Start of EXTRACT

• Treasury yields are slightly higher this morning as equities try to mount a rebound after the heavy selling on Friday sparked by some dour outlooks on the economy (more on that below). The week’s headline report will be Friday’s Personal Income and Spending for January, along with the PCE inflation series, so until then expect trading to be dominated by DC headlines. Currently, the 10yr Treasury is yielding 4.50%, up 3bps on the day, while the 2yr is yielding 4.22%, also up 3bps on the day.

 

  • We titled last Friday’s Market Update, Is the Consumer Showing More Distress Signs? and this was before any of the data hit on Friday. The mid-morning release of the S&P Global preliminary PMIs built on those signs as did the final read for February of the University of Michigan Sentiment Survey, specifically the increase in the 5-10yr inflation expectation to 4.4%, the highest since 1995. Admittedly, the increase was driven almost exclusively from self-identified Democrats, so it does give one pause as to how much to read into it,  given the partisan angle. Chicago Fed President Austin Goolsbee mentioned over the weekend that one report is not enough but if they are followed by similar readings the Fed will notice, as they like to keep long-term inflation expectations “well anchored.”

 

  • The real mover on Friday, however, was the S&P Global preliminary PMI series for February. The Composite PMI fell to 50.4 in February, the slowest pace of activity since September 2023. Most concerning was the sharp drop in the services index, which came in at 49.7, the first sub-50 print in over 2 years; offsetting the improvement in the manufacturing gauge to an 8-month high of 51.6. S&P Global Chief Business Economist Chris Williamson said, “Companies report widespread concerns about the impact of federal government policies, ranging from spending cuts to tariffs and geopolitical developments. Sales are reportedly being hit by the uncertainty caused by the changing political landscape, and prices are rising amid tariff-related price hikes from suppliers.” We don’t need to remind readers that the services-side of the economy has been the real driver of activity for over a year and if that starts to falter, there’s no amount of manufacturing pick-up that will offset that decline.

 

  • So, now we have a soft Retail Series report to deal with, a sales warning from Wal-Mart, combined with a decidedly lower outlook on the services side of the economy, along with higher inflation expectations. It’s not surprising then to see the equity and fixed income reaction on Friday. The question is are these just anomalies and not trend changes? The sentiment surveys this cycle have been of questionable value, at best, so there is that. The Retail Sales Report is more goods-sided and taking a breather in January after the holiday season is not unheard of. If we’ve said it once we said it a hundred times not to be quick to predict the demise of the consumer. It does warrant a healthy dose of attention, however, as we start to get the first-tier reports for February in the next two weeks.

End of EXTRACT
Start of RAW DATA

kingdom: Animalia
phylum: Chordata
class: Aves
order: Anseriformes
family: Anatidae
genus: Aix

End of RAW DATA

▶ [THINGS TO DO]
[1] In the market update, why does the writer treat the 5-10yr inflation expectation increase with some caution?
[2] List the developments that the market update's paragraph beginning "So, now we have" groups together as the backdrop for Friday's market reaction.
[3] According to the market update, what level did the services index reach in February's preliminary PMI?

▶ [RESPONSES IN ORDER]
[1] The increase came almost entirely from self-identified Democrats. That partisan angle makes it unclear how much to read into it.

[2]
- A soft retail sales report
- A sales warning from Wal-Mart
- A decidedly lower outlook on the services side of the economy
- Higher inflation expectations

[3] 49.7, the first sub-50 print in over 2 years.